Gentoo Websites Logo
Go to: Gentoo Home Documentation Forums Lists Bugs Planet Store Wiki Get Gentoo!
Bug 565104 - sys-kernel/(vanilla-sources|gentoo-sources)-3.18+ breaks PCI-E devices on Lenovo nx360 m5 platform
Summary: sys-kernel/(vanilla-sources|gentoo-sources)-3.18+ breaks PCI-E devices on Len...
Status: RESOLVED UPSTREAM
Alias: None
Product: Gentoo Linux
Classification: Unclassified
Component: [OLD] Core system (show other bugs)
Hardware: AMD64 Linux
: Normal major
Assignee: Gentoo Kernel Bug Wranglers and Kernel Maintainers
URL:
Whiteboard:
Keywords:
Depends on:
Blocks:
 
Reported: 2015-11-08 06:01 UTC by Adam Tygart
Modified: 2017-03-02 04:11 UTC (History)
0 users

See Also:
Package list:
Runtime testing required: ---


Attachments

Note You need to log in before you can comment on or make changes to this bug.
Description Adam Tygart 2015-11-08 06:01:35 UTC
For the past couple weeks, I have been attempting to get Gentoo with a recent kernel running on the Lenovo nx360 m5 platform with 40GbE Mellanox ConnectX-3 cards in the PCI-E slot.
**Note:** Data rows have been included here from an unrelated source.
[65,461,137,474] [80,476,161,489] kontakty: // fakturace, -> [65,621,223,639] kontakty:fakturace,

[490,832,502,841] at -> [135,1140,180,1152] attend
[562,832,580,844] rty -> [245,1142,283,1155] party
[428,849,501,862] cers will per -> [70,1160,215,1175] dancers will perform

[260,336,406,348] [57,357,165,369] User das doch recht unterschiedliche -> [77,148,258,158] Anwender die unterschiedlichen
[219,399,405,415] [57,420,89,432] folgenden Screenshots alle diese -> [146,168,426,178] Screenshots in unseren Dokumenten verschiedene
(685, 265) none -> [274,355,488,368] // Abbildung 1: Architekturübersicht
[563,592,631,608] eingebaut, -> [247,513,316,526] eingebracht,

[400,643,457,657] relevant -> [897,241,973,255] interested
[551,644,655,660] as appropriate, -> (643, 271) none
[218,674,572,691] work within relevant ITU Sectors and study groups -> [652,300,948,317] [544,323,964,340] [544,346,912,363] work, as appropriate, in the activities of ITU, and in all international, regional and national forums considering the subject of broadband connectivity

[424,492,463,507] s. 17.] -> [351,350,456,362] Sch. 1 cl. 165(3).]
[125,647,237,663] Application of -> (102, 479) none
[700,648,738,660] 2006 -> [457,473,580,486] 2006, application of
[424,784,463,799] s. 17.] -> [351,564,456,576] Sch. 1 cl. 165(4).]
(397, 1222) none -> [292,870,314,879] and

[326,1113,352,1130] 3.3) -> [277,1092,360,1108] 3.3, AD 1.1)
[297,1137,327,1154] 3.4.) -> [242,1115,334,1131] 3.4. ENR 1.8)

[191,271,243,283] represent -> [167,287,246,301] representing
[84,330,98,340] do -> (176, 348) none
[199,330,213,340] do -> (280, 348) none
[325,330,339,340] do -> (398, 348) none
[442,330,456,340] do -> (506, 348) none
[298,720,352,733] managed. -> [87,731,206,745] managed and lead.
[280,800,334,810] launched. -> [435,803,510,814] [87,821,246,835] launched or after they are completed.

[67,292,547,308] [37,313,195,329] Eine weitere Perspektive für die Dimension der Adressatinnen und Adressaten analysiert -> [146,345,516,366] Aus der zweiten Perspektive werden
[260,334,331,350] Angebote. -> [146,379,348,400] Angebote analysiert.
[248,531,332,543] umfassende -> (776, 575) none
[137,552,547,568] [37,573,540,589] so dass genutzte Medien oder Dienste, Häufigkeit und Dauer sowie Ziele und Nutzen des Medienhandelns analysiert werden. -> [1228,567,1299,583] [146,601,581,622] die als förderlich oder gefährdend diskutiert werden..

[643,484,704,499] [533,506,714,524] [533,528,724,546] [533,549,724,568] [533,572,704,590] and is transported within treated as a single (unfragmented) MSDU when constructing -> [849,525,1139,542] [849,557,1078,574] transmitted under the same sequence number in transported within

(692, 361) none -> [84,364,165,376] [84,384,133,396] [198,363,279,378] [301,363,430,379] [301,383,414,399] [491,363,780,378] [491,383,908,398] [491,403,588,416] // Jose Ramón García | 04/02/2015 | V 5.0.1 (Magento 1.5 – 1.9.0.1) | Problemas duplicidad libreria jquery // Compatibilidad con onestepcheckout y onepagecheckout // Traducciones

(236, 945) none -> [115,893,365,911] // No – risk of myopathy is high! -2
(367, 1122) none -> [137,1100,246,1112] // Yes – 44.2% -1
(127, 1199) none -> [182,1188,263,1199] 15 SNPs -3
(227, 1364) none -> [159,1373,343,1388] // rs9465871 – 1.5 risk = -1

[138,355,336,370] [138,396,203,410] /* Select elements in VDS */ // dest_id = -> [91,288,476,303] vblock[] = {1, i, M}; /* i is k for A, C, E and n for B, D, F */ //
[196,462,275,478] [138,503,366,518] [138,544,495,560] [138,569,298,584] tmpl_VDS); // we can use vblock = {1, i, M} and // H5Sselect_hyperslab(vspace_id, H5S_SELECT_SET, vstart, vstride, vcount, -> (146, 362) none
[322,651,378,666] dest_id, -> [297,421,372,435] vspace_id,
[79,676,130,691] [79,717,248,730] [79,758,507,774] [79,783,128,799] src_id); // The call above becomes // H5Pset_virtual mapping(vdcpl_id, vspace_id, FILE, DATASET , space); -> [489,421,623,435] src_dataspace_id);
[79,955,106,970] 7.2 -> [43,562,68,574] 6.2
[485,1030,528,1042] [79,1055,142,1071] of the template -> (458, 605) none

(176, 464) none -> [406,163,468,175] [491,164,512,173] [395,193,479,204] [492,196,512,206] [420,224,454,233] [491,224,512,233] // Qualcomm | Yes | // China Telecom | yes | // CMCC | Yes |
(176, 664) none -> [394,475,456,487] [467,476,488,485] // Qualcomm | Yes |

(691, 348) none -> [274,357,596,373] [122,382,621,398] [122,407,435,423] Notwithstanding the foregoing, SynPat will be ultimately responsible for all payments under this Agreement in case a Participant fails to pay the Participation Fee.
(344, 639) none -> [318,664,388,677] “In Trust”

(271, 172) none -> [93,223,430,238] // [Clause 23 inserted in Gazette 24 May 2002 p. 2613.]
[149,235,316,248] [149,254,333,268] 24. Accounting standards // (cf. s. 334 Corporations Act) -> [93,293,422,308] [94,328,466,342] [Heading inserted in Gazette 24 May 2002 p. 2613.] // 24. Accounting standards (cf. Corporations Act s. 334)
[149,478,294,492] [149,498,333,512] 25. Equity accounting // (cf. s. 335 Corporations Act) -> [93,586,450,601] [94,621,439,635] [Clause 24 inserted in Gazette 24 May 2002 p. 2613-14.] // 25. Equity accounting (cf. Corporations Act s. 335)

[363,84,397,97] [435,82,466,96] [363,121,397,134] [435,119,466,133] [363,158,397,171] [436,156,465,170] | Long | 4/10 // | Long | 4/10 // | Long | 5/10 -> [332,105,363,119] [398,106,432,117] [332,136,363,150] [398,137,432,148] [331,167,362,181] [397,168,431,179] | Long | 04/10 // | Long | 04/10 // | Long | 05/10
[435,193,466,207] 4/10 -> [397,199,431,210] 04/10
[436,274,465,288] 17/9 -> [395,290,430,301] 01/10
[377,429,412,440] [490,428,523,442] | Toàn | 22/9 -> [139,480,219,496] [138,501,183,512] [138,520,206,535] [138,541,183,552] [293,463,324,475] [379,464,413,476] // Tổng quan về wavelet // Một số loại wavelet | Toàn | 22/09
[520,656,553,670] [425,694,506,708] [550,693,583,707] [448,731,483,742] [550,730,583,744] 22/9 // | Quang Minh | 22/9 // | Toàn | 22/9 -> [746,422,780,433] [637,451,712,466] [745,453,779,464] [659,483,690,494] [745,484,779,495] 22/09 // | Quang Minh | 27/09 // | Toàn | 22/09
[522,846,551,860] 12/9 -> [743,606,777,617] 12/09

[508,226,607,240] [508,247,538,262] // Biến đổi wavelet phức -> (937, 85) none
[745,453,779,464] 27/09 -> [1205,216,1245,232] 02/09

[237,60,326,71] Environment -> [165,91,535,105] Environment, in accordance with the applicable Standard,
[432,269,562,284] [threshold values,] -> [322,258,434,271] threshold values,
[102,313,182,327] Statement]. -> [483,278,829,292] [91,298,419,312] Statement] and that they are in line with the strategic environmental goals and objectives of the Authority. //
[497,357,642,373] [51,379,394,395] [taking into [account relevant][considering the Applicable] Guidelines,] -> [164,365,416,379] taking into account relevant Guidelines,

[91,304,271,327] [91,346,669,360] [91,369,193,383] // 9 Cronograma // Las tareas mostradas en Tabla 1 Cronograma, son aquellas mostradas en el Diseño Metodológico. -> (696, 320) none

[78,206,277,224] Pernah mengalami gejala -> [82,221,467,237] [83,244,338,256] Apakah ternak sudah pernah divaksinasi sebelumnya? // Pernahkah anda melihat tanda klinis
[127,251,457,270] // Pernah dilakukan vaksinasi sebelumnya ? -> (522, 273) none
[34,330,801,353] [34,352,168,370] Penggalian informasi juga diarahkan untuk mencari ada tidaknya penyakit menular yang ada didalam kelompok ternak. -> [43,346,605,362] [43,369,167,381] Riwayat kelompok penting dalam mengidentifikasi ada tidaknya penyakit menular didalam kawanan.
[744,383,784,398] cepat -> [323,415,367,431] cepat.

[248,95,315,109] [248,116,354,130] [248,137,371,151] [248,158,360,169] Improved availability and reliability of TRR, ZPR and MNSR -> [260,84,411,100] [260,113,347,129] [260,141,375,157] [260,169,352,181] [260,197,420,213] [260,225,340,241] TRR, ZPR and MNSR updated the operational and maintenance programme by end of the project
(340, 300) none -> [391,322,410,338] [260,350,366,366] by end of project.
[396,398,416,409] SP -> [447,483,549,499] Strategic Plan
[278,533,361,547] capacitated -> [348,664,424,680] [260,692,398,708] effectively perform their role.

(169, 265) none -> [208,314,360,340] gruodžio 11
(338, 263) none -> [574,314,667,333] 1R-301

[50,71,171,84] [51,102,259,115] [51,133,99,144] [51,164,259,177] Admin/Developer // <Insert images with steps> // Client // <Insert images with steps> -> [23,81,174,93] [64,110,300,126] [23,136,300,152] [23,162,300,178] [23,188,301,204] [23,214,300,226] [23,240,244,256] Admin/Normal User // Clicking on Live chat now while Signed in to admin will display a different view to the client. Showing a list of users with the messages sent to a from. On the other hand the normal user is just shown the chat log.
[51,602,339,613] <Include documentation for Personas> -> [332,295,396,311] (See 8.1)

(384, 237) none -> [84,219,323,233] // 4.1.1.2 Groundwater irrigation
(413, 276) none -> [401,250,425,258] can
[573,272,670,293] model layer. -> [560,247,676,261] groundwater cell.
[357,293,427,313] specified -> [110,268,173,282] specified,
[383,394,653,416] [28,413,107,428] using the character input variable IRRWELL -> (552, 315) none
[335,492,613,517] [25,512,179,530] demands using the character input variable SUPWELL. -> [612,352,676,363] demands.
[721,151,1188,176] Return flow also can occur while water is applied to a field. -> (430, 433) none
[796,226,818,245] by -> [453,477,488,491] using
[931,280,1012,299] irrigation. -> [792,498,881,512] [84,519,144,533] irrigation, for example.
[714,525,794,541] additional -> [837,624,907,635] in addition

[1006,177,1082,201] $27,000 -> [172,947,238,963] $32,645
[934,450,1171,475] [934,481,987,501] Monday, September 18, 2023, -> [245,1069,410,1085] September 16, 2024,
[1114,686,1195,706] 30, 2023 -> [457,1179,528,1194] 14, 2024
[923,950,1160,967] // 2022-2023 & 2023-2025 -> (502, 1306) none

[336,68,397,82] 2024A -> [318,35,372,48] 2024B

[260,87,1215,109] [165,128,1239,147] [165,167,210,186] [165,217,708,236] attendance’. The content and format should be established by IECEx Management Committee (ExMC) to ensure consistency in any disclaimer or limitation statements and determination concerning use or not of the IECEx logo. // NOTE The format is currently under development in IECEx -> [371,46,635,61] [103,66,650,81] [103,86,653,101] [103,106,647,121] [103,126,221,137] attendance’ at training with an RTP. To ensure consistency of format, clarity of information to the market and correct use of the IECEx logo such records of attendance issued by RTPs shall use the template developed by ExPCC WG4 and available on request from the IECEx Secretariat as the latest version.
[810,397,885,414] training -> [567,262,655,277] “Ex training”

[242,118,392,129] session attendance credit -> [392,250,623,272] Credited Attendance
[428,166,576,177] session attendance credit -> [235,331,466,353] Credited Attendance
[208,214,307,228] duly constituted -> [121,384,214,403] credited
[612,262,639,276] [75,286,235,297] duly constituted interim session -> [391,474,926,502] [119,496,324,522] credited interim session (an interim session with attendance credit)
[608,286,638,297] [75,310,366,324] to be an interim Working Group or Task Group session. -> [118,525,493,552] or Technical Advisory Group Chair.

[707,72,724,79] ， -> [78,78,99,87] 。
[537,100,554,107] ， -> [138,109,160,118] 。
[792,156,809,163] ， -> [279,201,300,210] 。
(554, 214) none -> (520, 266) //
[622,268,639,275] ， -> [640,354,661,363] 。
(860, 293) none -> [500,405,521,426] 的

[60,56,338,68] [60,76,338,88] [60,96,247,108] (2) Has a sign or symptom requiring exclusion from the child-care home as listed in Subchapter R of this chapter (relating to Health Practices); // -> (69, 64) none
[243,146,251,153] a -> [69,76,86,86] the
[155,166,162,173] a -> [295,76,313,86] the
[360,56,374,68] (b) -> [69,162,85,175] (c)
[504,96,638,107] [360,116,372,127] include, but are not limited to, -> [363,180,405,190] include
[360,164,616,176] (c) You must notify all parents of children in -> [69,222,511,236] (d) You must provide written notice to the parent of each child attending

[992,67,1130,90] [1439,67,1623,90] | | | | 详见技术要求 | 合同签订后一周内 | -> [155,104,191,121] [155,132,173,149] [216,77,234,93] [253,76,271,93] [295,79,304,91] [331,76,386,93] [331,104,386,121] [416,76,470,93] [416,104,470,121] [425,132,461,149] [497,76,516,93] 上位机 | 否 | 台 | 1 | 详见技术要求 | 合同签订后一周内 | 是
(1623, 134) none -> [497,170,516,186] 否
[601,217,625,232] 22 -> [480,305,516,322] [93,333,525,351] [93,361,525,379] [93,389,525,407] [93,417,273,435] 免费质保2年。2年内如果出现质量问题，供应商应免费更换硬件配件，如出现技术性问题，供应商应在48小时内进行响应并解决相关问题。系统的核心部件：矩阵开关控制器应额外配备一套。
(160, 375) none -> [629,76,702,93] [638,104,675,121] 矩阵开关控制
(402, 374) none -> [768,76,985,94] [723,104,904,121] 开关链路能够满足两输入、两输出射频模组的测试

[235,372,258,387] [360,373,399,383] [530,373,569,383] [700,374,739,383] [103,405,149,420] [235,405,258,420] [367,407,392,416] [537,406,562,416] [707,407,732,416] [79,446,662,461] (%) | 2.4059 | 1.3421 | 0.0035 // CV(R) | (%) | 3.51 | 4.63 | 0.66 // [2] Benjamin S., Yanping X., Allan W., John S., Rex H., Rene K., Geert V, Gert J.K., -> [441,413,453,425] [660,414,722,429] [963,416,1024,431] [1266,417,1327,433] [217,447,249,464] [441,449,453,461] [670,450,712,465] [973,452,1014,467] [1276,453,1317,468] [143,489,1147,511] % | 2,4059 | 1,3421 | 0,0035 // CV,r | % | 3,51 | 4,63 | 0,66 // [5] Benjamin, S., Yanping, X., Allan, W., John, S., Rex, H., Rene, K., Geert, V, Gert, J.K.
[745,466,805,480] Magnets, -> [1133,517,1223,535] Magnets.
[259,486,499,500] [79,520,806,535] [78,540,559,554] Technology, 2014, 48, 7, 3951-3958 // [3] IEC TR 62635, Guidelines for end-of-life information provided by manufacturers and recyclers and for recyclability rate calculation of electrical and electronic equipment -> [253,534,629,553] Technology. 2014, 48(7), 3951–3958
I found that earlier versions of the kernel had the cards working correctly, and have done a git bisect to track the commit that broke kernel support of PCI-E for this hardware. I have tracked it to the following commit. Reverting the single line change in drivers/pci/probe.c (at least in the the current head of linus' tree {4.3+ -- 3e069adabc9487b5e28065a17e6a228da3412dfd}) has restored functionality to the NICs. However, I am sure this is not the correct solution. I believe this platform either needs a quirk defined to fix, or perhaps Lenovo needs to fix their BIOS/ACPI tables. If you've got any other things I should test, please let me know.

Breaking commit can be viewed here:
https://github.com/torvalds/linux/commit/7a1562d4f2d01721ad07c3a326db7512077ceea9


Reproducible: Always

Steps to Reproduce:
1. Put Mellanox ConnectX-3 Pro card in exLOM->pci-e riser of Lenovo nx360 m5 blade.
2. Start linux with kernel newer than 3.18-rc5
Actual Results:  
Kernel fails to initialize the firmware of the NIC, NMI 2d or 3d occurs as initialization is supposed to occur. ~5 minutes later, kernel registers a reset.

Expected Results:  
firmware of NIC loads, and functions as a NIC should. Kernel doesn't spontaneously reboot.

Working:
mlx4_core: Mellanox ConnectX core driver v2.2-1 (Feb, 2014)
mlx4_core: Initializing 0000:06:00.0
mlx4_core 0000:06:00.0: PCIe link speed is 8.0GT/s, device supports 8.0GT/s
mlx4_core 0000:06:00.0: PCIe link width is x8, device supports x8

Not Working:
mlx4_core: Mellanox ConnectX core driver v2.2-1 (Feb, 2014)
mlx4_core: Initializing 0000:06:00.0
Uhhuh. NMI received for unknown reason 3d on CPU 0.
Do you have a strange power saving mode enabled?
Dazed and confused, but trying to continue
mlx4_core 0000:06:00.0: command 0xfff failed: fw status = 0x1
mlx4_core 0000:06:00.0: MAP_FA command failed, aborting
mlx4_core 0000:06:00.0: Failed to start FW, aborting
mlx4_core 0000:06:00.0: Failed to init fw, aborting.
<time passes (approx 5 minutes)>
*reboot*

I've tested with the ConnectX-3 Pro card in the exLOM->pci-e riser throughout, failure happens with or without a ConnectX-3 40GbE card in a proper PCI-E slot.

As I don't have a proper install, at the moment, I am leaving out the emerge --info. Come Monday, I'll finish the install with my patched kernel and I can provide it then, if desired.
Comment 1 Mike Pagano gentoo-dev 2017-03-02 00:40:46 UTC
Is this still an issue with later kernels?
Comment 2 Adam Tygart 2017-03-02 04:11:35 UTC
I worked with the product vendor to get a new UEFI/BIOS version that correctly enumerates the pci-e devices as expected by the kernel. I had completely forgotten this bug was still open.